Les voix sont très belles. Le lyrisme et la couleur d’Anna Chierichetti, l’ampleur de la tessiture de María Rey-Joly (ses graves suivis d’aigus sont étonnants), la joie et la hauteur de la voix de Amaya Domínguez, l’élégance d’émission de Cristina Faus… ! Juan Sancho est un ténor léger possédant un grand avenir, encore jeune, et qui signe de très beaux moments. Joao Fernandes a une voix puissante mais appuie un peu trop le caractère bouffe de son personnage. De plus, María Rey-Joly et Amaya Domínguez sont d’excellentes comédiennes. Parmi les comédiens figurait l’un des meilleurs actuellement, le catalan Jordi Boixaderas qui vient de signer avec Mario Gas un formidable Willy Loman de Miller. Un vrai luxe pour un rôle comme celui-ci. Vicente Díez est un acteur de caractère bouffe qui lui aussi force parfois un peu trop le trait.

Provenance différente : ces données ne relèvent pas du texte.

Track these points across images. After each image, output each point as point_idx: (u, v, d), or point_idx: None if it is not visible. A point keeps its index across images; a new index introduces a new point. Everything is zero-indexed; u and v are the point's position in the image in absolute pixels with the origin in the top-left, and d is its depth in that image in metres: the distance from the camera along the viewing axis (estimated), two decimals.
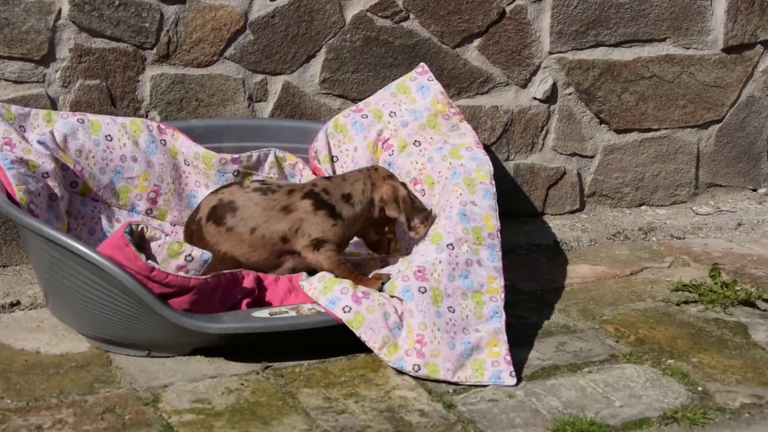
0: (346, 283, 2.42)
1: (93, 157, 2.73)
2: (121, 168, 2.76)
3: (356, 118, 2.94)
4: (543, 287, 2.90)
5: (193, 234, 2.61)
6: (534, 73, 3.33)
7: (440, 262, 2.45)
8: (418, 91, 2.93)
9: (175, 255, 2.37)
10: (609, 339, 2.57)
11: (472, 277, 2.46)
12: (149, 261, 2.30)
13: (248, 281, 2.49)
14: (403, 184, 2.68)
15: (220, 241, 2.57)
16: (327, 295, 2.40)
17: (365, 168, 2.74)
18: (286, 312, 2.37)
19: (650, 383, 2.34)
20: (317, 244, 2.56)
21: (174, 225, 2.83)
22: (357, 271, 2.58)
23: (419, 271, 2.43)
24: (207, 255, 2.41)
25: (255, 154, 2.87)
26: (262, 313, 2.36)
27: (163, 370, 2.33)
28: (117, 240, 2.30)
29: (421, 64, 3.02)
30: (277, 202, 2.60)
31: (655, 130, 3.50)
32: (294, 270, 2.59)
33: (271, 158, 2.89)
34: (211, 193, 2.67)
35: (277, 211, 2.59)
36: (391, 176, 2.69)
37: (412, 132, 2.86)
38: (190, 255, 2.38)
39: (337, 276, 2.51)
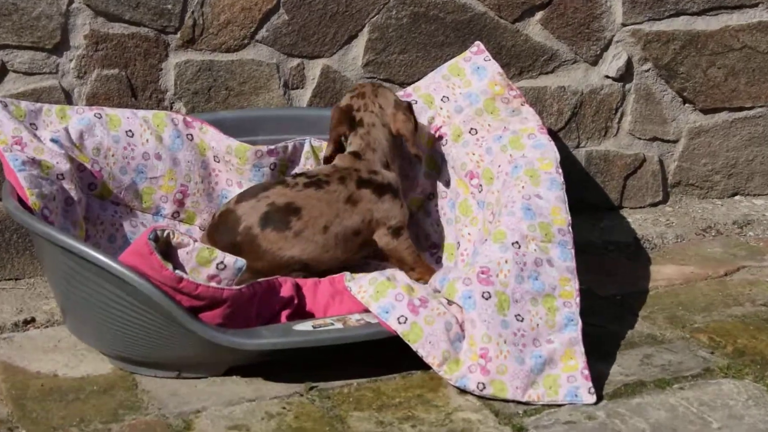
0: (401, 288, 2.40)
1: (112, 155, 2.73)
2: (144, 167, 2.76)
3: None
4: (623, 291, 2.86)
5: (240, 246, 2.58)
6: (605, 48, 3.28)
7: (506, 262, 2.42)
8: (473, 72, 2.91)
9: (206, 263, 2.35)
10: (702, 350, 2.51)
11: (542, 279, 2.42)
12: (177, 270, 2.28)
13: (286, 289, 2.47)
14: (407, 105, 2.78)
15: (285, 247, 2.59)
16: (379, 301, 2.38)
17: (361, 91, 2.80)
18: (332, 324, 2.35)
19: (753, 401, 2.27)
20: (395, 232, 2.66)
21: (204, 229, 2.81)
22: (427, 263, 2.69)
23: (483, 273, 2.39)
24: (241, 262, 2.38)
25: (290, 144, 2.87)
26: (305, 326, 2.35)
27: (195, 392, 2.31)
28: (140, 248, 2.29)
29: (477, 42, 2.99)
30: (338, 193, 2.65)
31: (749, 108, 3.44)
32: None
33: (306, 148, 2.88)
34: (242, 199, 2.62)
35: (343, 203, 2.65)
36: (398, 104, 2.78)
37: (467, 118, 2.84)
38: (222, 263, 2.35)
39: (412, 268, 2.63)
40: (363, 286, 2.43)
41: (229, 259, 2.37)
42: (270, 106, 3.04)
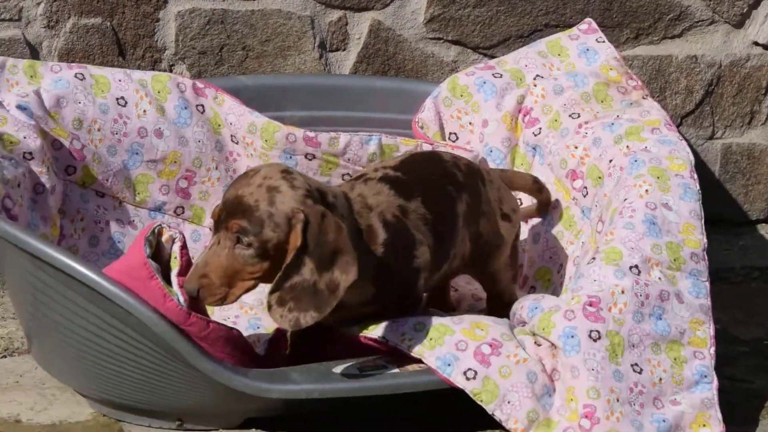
0: (462, 333, 2.38)
1: (98, 130, 2.75)
2: (140, 146, 2.78)
3: (485, 77, 2.95)
4: None
5: None
6: (755, 3, 3.29)
7: (622, 292, 2.41)
8: (580, 54, 2.96)
9: None
10: None
11: (668, 319, 2.42)
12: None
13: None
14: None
15: None
16: (436, 350, 2.37)
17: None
18: (384, 367, 2.37)
19: None
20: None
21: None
22: None
23: (591, 305, 2.39)
24: None
25: (343, 138, 2.85)
26: (349, 368, 2.37)
27: None
28: (136, 269, 2.30)
29: (588, 19, 3.04)
30: None
31: None
32: None
33: (372, 147, 2.87)
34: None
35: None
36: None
37: (569, 102, 2.87)
38: None
39: None
40: (406, 333, 2.42)
41: None
42: (301, 73, 3.07)
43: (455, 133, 2.94)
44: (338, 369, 2.35)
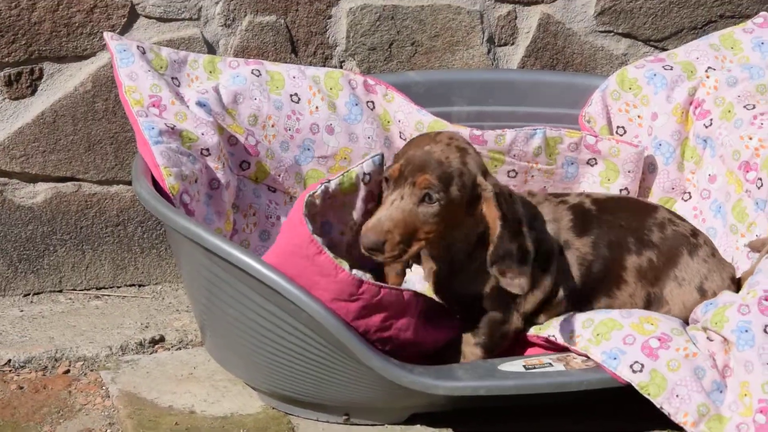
0: (631, 328, 2.37)
1: (272, 126, 2.77)
2: (311, 143, 2.79)
3: (655, 70, 2.91)
4: None
5: None
6: None
7: None
8: (755, 48, 2.93)
9: None
10: None
11: None
12: (354, 271, 2.30)
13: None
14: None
15: None
16: (602, 345, 2.37)
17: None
18: (549, 364, 2.36)
19: None
20: None
21: None
22: None
23: (767, 299, 2.35)
24: None
25: (509, 135, 2.82)
26: (513, 365, 2.36)
27: None
28: (302, 247, 2.30)
29: (763, 13, 2.99)
30: None
31: None
32: None
33: (537, 141, 2.83)
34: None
35: None
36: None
37: (743, 93, 2.83)
38: None
39: None
40: (574, 331, 2.42)
41: None
42: (470, 68, 3.06)
43: (623, 127, 2.92)
44: (504, 366, 2.35)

La mise en scène de Mario Gas, un connaisseur en matière de théâtre dramatique, de zarzuela et d’opéra, est belle, agile, et divertissante. Gas a réalisé ces derniers temps des mises en scène plus que remarquables : Mort d’un commis-voyageur, Homebody-Kabul, Molly Sweeney, Madama Butterfly et L’Elisir d’amore.


Avec cette Clementina on assiste à du véritable théâtre chanté, grâce à une vraie direction d’acteurs, à la beauté des costumes et des décors.


Cette production fait figure d’exception dans le répertoire du Teatro Español, plus habitué au théâtre dramatique, mais qui offre de temps en temps des spectacles musicaux. Après ces deux représentations, le spectacle se rendra au Teatro Arrimage de Bilbao et une tournée en Italie est aussi envisagée.


Il est important que cette zarzuela se fasse connaître, avec cette équipe, au-delà des frontières espagnoles car c’est un petit bijou.